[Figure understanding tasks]
╭──
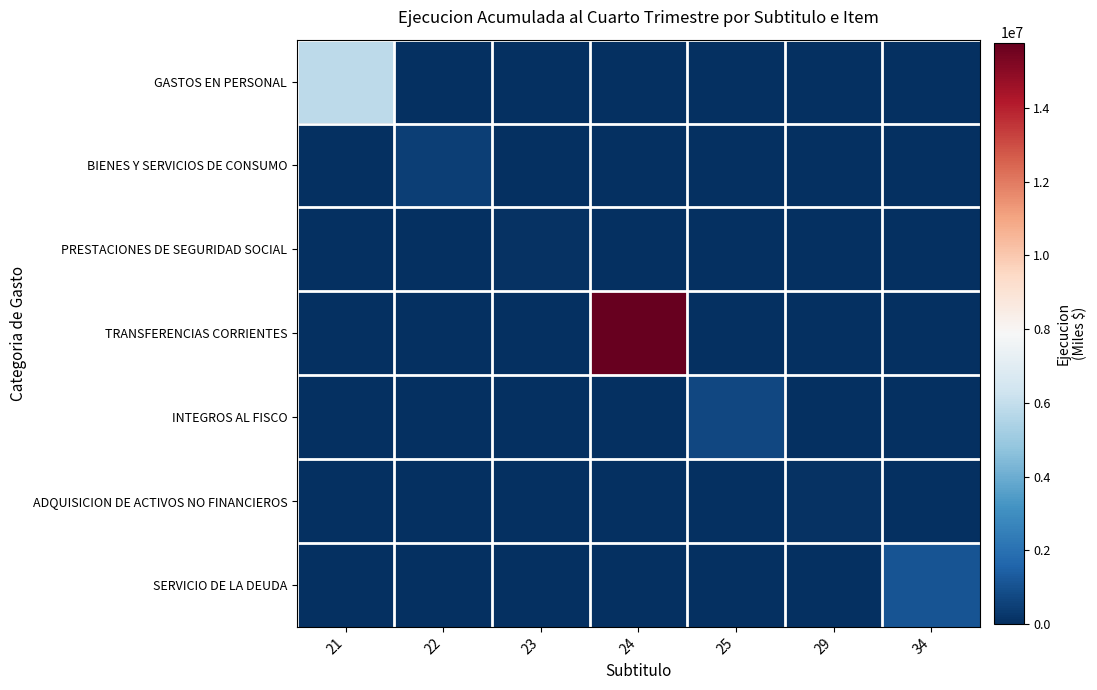

At which category is the sum across all series the highest?

24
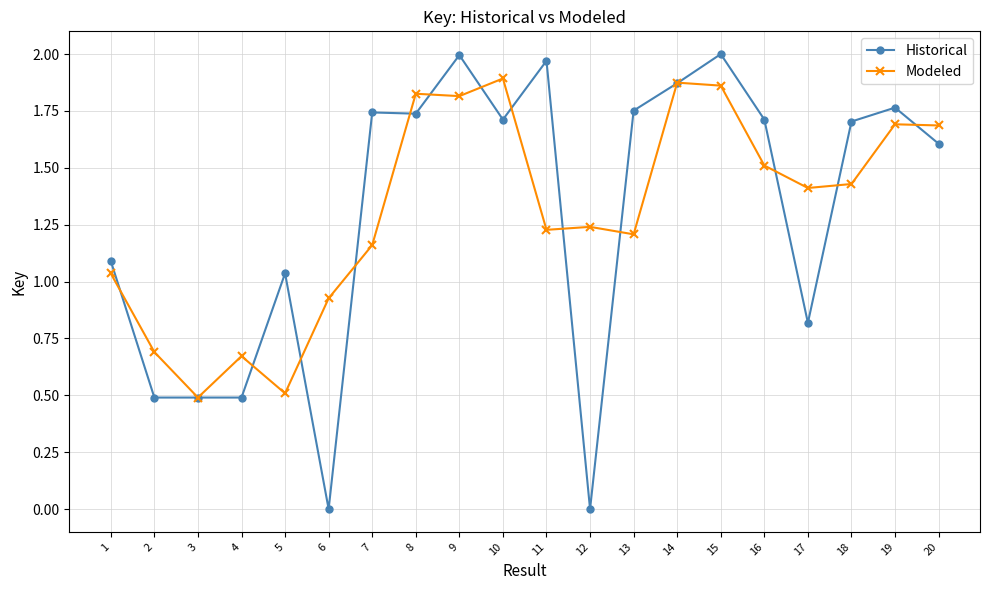

Rank the series by their maximum value, from lowest to highest.

Modeled, Historical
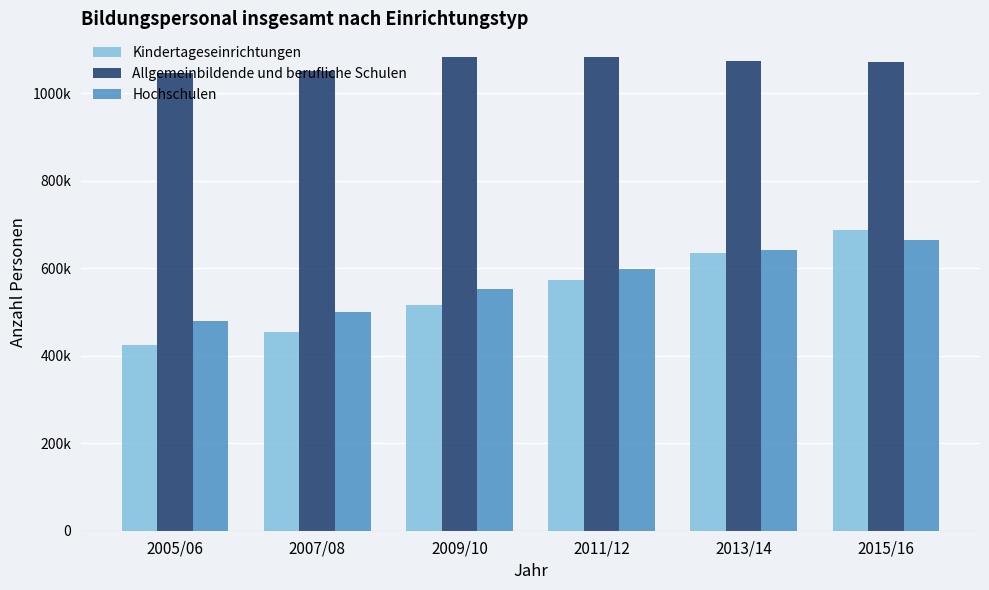

True or false: Hochschulen has a value of 875262 at 2007/08.

False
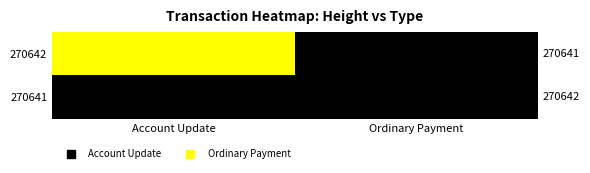

Reading left to right, list all the values displayed in this chart.

270642: Account Update=1	Ordinary Payment=0
270641: Account Update=0	Ordinary Payment=0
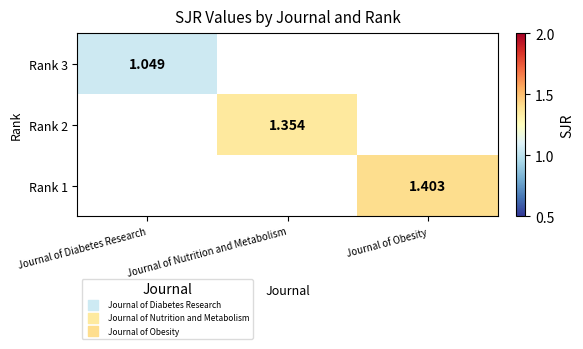

Which series has the widest spread of values?

Rank 3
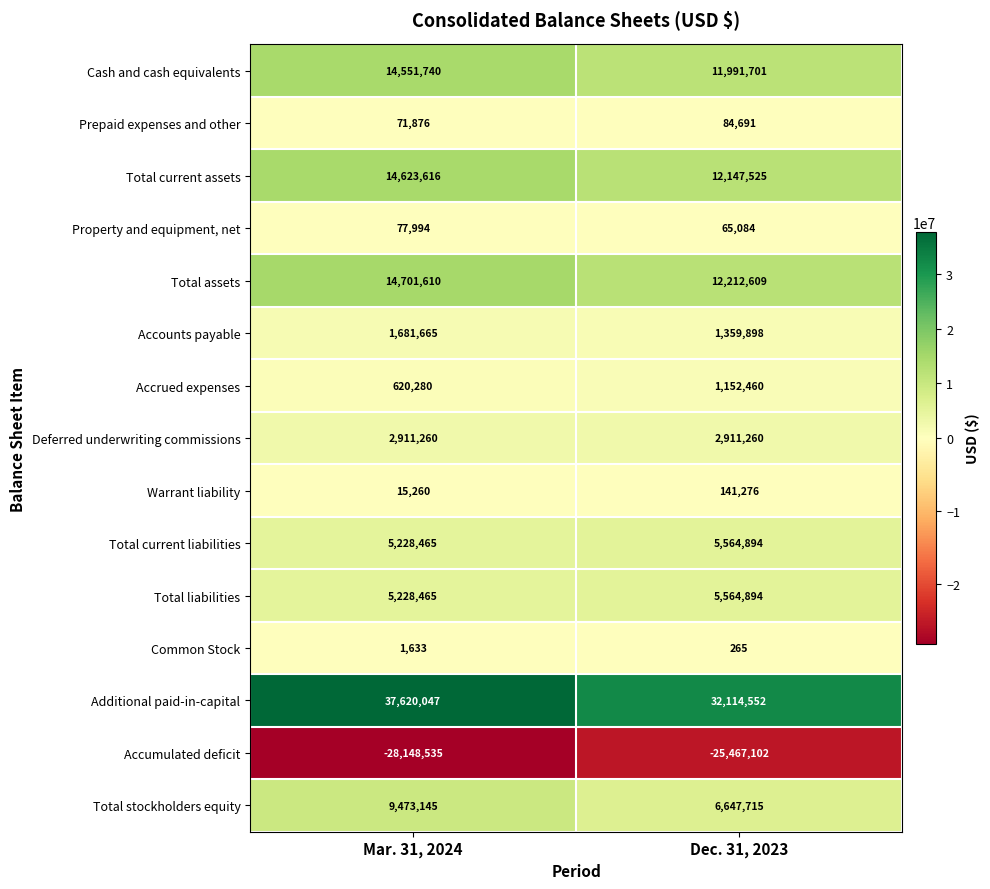

What is the maximum value for Accounts payable?

1681665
╰──
Quote all of the data above verbatim, leaving out the pictures.

At which category is the sum across all series the highest?

24

Rank the series by their maximum value, from lowest to highest.

Modeled, Historical

True or false: Hochschulen has a value of 875262 at 2007/08.

False

Reading left to right, list all the values displayed in this chart.

270642: Account Update=1	Ordinary Payment=0
270641: Account Update=0	Ordinary Payment=0

Which series has the widest spread of values?

Rank 3

What is the maximum value for Accounts payable?

1681665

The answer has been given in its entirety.